Traversing non-motorable roads
With their team established, Anamaya and USAID worked with Indian health ministries to conduct Aashwasan, a door-to-door screening program (called “active case finding”) to detect people with TB disease in 68,413 villages across 174 tribal districts. Through a multitiered screening process of more than 10 million people, the effort uncovered 10,249 “missing” people with TB, who could now be treated and cured.
If it sounds exhausting, that’s because it is. Many of the communities can only be accessed by non-motorable roads. Rastogi recalls a field visit to a tribal village. “We walked 16 kilometers, over hilly terrain, on a hot day,” says Rastogi. “That was something the health workers were doing day in and day out.”
The results to date are just the beginning. “The TB screening protocol that we developed and the process that we followed has been endorsed by the Government of India,” says Hegde. The Indian ministries have identified 75 more tribal districts for heightening community awareness around TB and enhancing testing and diagnosis.
Limitless potential
“We are hoping to see the curb-cut effect that, when primary healthcare solutions are provided for tribal communities, then some of the pervasive health-systems issues for other rural and remote populations in India, and indeed, across the Global South, can also be addressed. For example, how do you provide access to better health facilities, health equipment, and qualified health workers in the most distant tribal areas?”—Bridgespan Partner and Co-head, Asia and Africa, Pritha Venkatachalam
Anamaya is thinking even bigger, tackling a range of primary health issues in tribal communities with the help of the staff and network it has established. In a pilot study conducted for over seven years in the Araku Valley in the district of Visakhapatnam, it has managed to get maternal deaths down to zero among women registered with the program.
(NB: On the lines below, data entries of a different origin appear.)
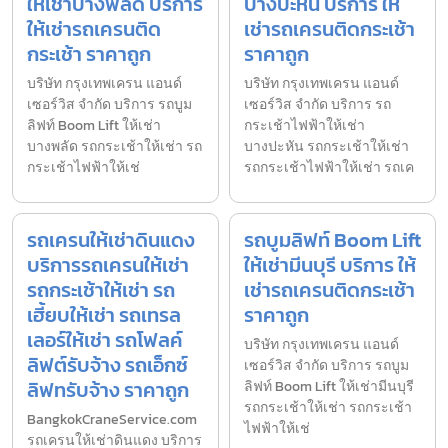
ให้เช่าบางพลัด บริการ
บางปะหัน บริการ ให้
ให้เช่ารถเครนติด
เช่ารถเครนติดกระเช้า
กระเช้า ราคาถูก
ราคาถูก
บริษัท กรุงเทพเครน แอนด์
บริษัท กรุงเทพเครน แอนด์
เซอร์วิส จำกัด บริการ รถบูม
เซอร์วิส จำกัด บริการ รถ
ลิฟท์ Boom Lift ให้เช่า
กระเช้าไฟฟ้าให้เช่า
บางพลัด รถกระเช้าให้เช่า รถ
บางปะหัน รถกระเช้าให้เช่า
กระเช้าไฟฟ้าให้เช่
รถกระเช้าไฟฟ้าให้เช่า รถเค
รถเครนให้เช่าดินแดง
รถบูมลิฟท์ Boom Lift
บริการรถเครนให้เช่า
ให้เช่ามีนบุรี บริการ ให้
รถกระเช้าให้เช่า รถ
เช่ารถเครนติดกระเช้า
เฮี้ยบให้เช่า รถเทรล
ราคาถูก
เลอร์ให้เช่า รถโฟลค์
บริษัท กรุงเทพเครน แอนด์
ลิฟต์รับจ้าง รถเอ็กซ์
เซอร์วิส จำกัด บริการ รถบูม
ลิฟทรับจ้าง ราคาถูก
ลิฟท์ Boom Lift ให้เช่ามีนบุรี
รถกระเช้าให้เช่า รถกระเช้า
BangkokCraneService.com
ไฟฟ้าให้เช่
รถเครนให้เช่าดินแดง บริการ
“The TB campaign gave us an opportunity to reach out to almost all tribal populations,” says Deshmukh. “Today, we have that connection after working almost for a year with leaders in the community.”
Partners in passion
Hegde is looking three to five years down the road to support more holistic development for tribal communities. “How do we really improve other determinants of health?” he asks. “The problems for a tribal community also include forest and land rights, education, water, livelihoods, and so on. So, how do we bring partners who can focus on that?”
Hegde and his team are relentless in their focus. “When we would travel together to tribal locations, we would discuss the tribal health challenges … the conversation would never veer away from the issue at hand and what we needed to do,” says Rastogi.
Anamaya felt the same positive, passionate energy coming from its Bridgespan teammates. When Deshmukh speaks of working with Bridgespan, he talks about “sparring partners” and “the arguments” they had during their brainstorming sessions. But his words are laced with affection for people he considers not consulting partners so much as co-owners of the project. “The team was one,” says Deshmukh. “I think that’s the biggest positive of our working with Bridgespan.”